[Hardware project source files]

'''

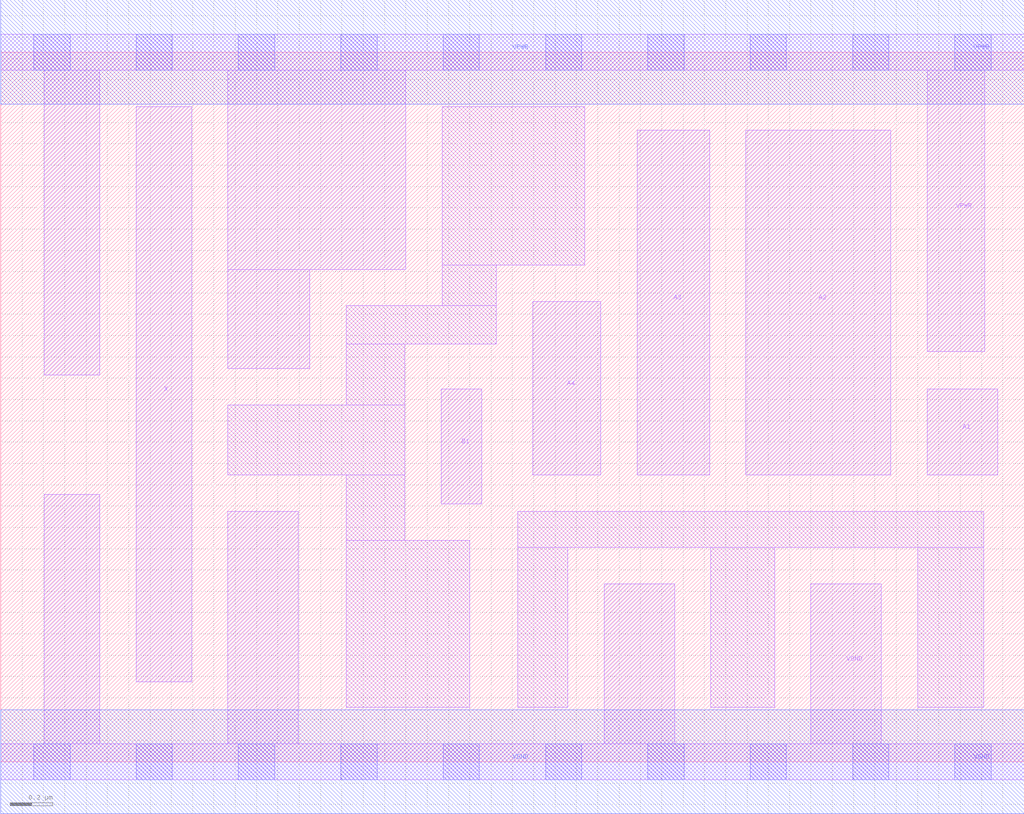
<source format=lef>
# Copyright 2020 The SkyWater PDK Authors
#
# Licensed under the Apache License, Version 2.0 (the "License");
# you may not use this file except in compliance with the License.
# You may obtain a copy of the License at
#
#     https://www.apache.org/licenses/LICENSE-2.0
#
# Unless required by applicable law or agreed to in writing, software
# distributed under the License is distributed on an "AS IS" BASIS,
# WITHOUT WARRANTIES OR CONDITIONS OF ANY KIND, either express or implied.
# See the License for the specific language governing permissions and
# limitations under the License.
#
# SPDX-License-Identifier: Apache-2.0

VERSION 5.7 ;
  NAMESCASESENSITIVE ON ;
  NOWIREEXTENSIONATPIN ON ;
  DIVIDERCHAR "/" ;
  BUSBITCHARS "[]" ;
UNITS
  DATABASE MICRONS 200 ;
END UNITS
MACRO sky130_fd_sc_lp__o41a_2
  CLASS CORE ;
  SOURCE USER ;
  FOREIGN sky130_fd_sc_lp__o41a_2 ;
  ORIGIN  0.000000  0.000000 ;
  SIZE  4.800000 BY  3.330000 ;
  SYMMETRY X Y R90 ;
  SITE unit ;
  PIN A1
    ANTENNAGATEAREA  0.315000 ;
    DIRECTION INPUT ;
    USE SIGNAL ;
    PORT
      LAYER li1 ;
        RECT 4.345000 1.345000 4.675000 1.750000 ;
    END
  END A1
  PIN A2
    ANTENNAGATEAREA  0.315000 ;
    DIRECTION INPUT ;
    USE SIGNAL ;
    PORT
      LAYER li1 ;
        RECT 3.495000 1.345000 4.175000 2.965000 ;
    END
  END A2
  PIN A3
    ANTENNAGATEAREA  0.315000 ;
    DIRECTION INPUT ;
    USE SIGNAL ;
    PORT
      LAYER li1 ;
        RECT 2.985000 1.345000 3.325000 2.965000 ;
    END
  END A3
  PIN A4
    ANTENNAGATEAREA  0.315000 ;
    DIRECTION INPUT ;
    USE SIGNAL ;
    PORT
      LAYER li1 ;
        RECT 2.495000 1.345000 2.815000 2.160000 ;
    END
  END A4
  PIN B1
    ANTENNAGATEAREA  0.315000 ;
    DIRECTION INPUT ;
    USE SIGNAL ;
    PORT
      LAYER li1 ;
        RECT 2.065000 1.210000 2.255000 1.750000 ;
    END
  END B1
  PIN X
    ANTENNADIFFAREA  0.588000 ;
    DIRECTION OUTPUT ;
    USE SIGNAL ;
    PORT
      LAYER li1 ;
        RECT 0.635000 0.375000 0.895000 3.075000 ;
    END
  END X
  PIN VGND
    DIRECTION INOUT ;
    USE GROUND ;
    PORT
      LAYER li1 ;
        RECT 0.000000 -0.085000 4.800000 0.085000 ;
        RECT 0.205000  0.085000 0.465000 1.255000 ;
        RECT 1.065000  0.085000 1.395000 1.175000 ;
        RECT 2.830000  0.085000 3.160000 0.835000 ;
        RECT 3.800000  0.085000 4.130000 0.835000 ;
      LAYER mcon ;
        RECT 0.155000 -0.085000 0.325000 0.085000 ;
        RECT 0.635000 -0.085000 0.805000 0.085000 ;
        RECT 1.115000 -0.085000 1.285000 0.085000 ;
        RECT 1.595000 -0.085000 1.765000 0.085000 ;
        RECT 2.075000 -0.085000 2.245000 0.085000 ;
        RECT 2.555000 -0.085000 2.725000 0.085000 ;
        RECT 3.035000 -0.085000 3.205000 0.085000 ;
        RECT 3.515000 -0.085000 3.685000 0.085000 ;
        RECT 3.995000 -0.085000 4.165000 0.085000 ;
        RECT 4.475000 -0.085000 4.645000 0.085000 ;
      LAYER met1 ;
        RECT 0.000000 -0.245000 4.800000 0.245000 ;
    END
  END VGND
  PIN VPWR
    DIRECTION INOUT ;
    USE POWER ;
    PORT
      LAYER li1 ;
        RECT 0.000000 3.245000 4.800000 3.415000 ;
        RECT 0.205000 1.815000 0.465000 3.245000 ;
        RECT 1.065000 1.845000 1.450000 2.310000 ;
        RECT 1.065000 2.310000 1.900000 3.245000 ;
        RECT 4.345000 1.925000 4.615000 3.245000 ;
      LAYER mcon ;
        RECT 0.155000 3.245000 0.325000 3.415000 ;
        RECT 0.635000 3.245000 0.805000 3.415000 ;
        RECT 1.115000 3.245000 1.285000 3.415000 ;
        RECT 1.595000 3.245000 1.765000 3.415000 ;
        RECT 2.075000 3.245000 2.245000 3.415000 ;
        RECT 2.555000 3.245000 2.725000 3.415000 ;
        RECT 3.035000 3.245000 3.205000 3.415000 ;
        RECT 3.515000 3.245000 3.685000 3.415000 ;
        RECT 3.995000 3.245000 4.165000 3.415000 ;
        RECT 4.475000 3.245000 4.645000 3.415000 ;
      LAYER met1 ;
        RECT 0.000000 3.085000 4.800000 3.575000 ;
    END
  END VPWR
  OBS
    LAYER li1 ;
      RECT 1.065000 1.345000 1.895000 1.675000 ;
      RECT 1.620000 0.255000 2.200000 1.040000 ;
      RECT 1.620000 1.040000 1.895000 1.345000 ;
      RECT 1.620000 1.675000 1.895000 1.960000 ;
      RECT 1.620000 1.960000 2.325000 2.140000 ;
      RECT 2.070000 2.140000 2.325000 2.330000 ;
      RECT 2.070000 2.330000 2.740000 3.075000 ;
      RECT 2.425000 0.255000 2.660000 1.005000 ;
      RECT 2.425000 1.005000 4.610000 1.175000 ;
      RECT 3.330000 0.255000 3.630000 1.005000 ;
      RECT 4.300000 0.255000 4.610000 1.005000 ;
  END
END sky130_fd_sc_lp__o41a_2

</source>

'''

What to produce.
Retype the data shown above exactly, excluding any picture it contains.

Response to this task.
<source format=lef>
# Copyright 2020 The SkyWater PDK Authors
#
# Licensed under the Apache License, Version 2.0 (the "License");
# you may not use this file except in compliance with the License.
# You may obtain a copy of the License at
#
#     https://www.apache.org/licenses/LICENSE-2.0
#
# Unless required by applicable law or agreed to in writing, software
# distributed under the License is distributed on an "AS IS" BASIS,
# WITHOUT WARRANTIES OR CONDITIONS OF ANY KIND, either express or implied.
# See the License for the specific language governing permissions and
# limitations under the License.
#
# SPDX-License-Identifier: Apache-2.0

VERSION 5.7 ;
  NAMESCASESENSITIVE ON ;
  NOWIREEXTENSIONATPIN ON ;
  DIVIDERCHAR "/" ;
  BUSBITCHARS "[]" ;
UNITS
  DATABASE MICRONS 200 ;
END UNITS
MACRO sky130_fd_sc_lp__o41a_2
  CLASS CORE ;
  SOURCE USER ;
  FOREIGN sky130_fd_sc_lp__o41a_2 ;
  ORIGIN  0.000000  0.000000 ;
  SIZE  4.800000 BY  3.330000 ;
  SYMMETRY X Y R90 ;
  SITE unit ;
  PIN A1
    ANTENNAGATEAREA  0.315000 ;
    DIRECTION INPUT ;
    USE SIGNAL ;
    PORT
      LAYER li1 ;
        RECT 4.345000 1.345000 4.675000 1.750000 ;
    END
  END A1
  PIN A2
    ANTENNAGATEAREA  0.315000 ;
    DIRECTION INPUT ;
    USE SIGNAL ;
    PORT
      LAYER li1 ;
        RECT 3.495000 1.345000 4.175000 2.965000 ;
    END
  END A2
  PIN A3
    ANTENNAGATEAREA  0.315000 ;
    DIRECTION INPUT ;
    USE SIGNAL ;
    PORT
      LAYER li1 ;
        RECT 2.985000 1.345000 3.325000 2.965000 ;
    END
  END A3
  PIN A4
    ANTENNAGATEAREA  0.315000 ;
    DIRECTION INPUT ;
    USE SIGNAL ;
    PORT
      LAYER li1 ;
        RECT 2.495000 1.345000 2.815000 2.160000 ;
    END
  END A4
  PIN B1
    ANTENNAGATEAREA  0.315000 ;
    DIRECTION INPUT ;
    USE SIGNAL ;
    PORT
      LAYER li1 ;
        RECT 2.065000 1.210000 2.255000 1.750000 ;
    END
  END B1
  PIN X
    ANTENNADIFFAREA  0.588000 ;
    DIRECTION OUTPUT ;
    USE SIGNAL ;
    PORT
      LAYER li1 ;
        RECT 0.635000 0.375000 0.895000 3.075000 ;
    END
  END X
  PIN VGND
    DIRECTION INOUT ;
    USE GROUND ;
    PORT
      LAYER li1 ;
        RECT 0.000000 -0.085000 4.800000 0.085000 ;
        RECT 0.205000  0.085000 0.465000 1.255000 ;
        RECT 1.065000  0.085000 1.395000 1.175000 ;
        RECT 2.830000  0.085000 3.160000 0.835000 ;
        RECT 3.800000  0.085000 4.130000 0.835000 ;
      LAYER mcon ;
        RECT 0.155000 -0.085000 0.325000 0.085000 ;
        RECT 0.635000 -0.085000 0.805000 0.085000 ;
        RECT 1.115000 -0.085000 1.285000 0.085000 ;
        RECT 1.595000 -0.085000 1.765000 0.085000 ;
        RECT 2.075000 -0.085000 2.245000 0.085000 ;
        RECT 2.555000 -0.085000 2.725000 0.085000 ;
        RECT 3.035000 -0.085000 3.205000 0.085000 ;
        RECT 3.515000 -0.085000 3.685000 0.085000 ;
        RECT 3.995000 -0.085000 4.165000 0.085000 ;
        RECT 4.475000 -0.085000 4.645000 0.085000 ;
      LAYER met1 ;
        RECT 0.000000 -0.245000 4.800000 0.245000 ;
    END
  END VGND
  PIN VPWR
    DIRECTION INOUT ;
    USE POWER ;
    PORT
      LAYER li1 ;
        RECT 0.000000 3.245000 4.800000 3.415000 ;
        RECT 0.205000 1.815000 0.465000 3.245000 ;
        RECT 1.065000 1.845000 1.450000 2.310000 ;
        RECT 1.065000 2.310000 1.900000 3.245000 ;
        RECT 4.345000 1.925000 4.615000 3.245000 ;
      LAYER mcon ;
        RECT 0.155000 3.245000 0.325000 3.415000 ;
        RECT 0.635000 3.245000 0.805000 3.415000 ;
        RECT 1.115000 3.245000 1.285000 3.415000 ;
        RECT 1.595000 3.245000 1.765000 3.415000 ;
        RECT 2.075000 3.245000 2.245000 3.415000 ;
        RECT 2.555000 3.245000 2.725000 3.415000 ;
        RECT 3.035000 3.245000 3.205000 3.415000 ;
        RECT 3.515000 3.245000 3.685000 3.415000 ;
        RECT 3.995000 3.245000 4.165000 3.415000 ;
        RECT 4.475000 3.245000 4.645000 3.415000 ;
      LAYER met1 ;
        RECT 0.000000 3.085000 4.800000 3.575000 ;
    END
  END VPWR
  OBS
    LAYER li1 ;
      RECT 1.065000 1.345000 1.895000 1.675000 ;
      RECT 1.620000 0.255000 2.200000 1.040000 ;
      RECT 1.620000 1.040000 1.895000 1.345000 ;
      RECT 1.620000 1.675000 1.895000 1.960000 ;
      RECT 1.620000 1.960000 2.325000 2.140000 ;
      RECT 2.070000 2.140000 2.325000 2.330000 ;
      RECT 2.070000 2.330000 2.740000 3.075000 ;
      RECT 2.425000 0.255000 2.660000 1.005000 ;
      RECT 2.425000 1.005000 4.610000 1.175000 ;
      RECT 3.330000 0.255000 3.630000 1.005000 ;
      RECT 4.300000 0.255000 4.610000 1.005000 ;
  END
END sky130_fd_sc_lp__o41a_2

</source>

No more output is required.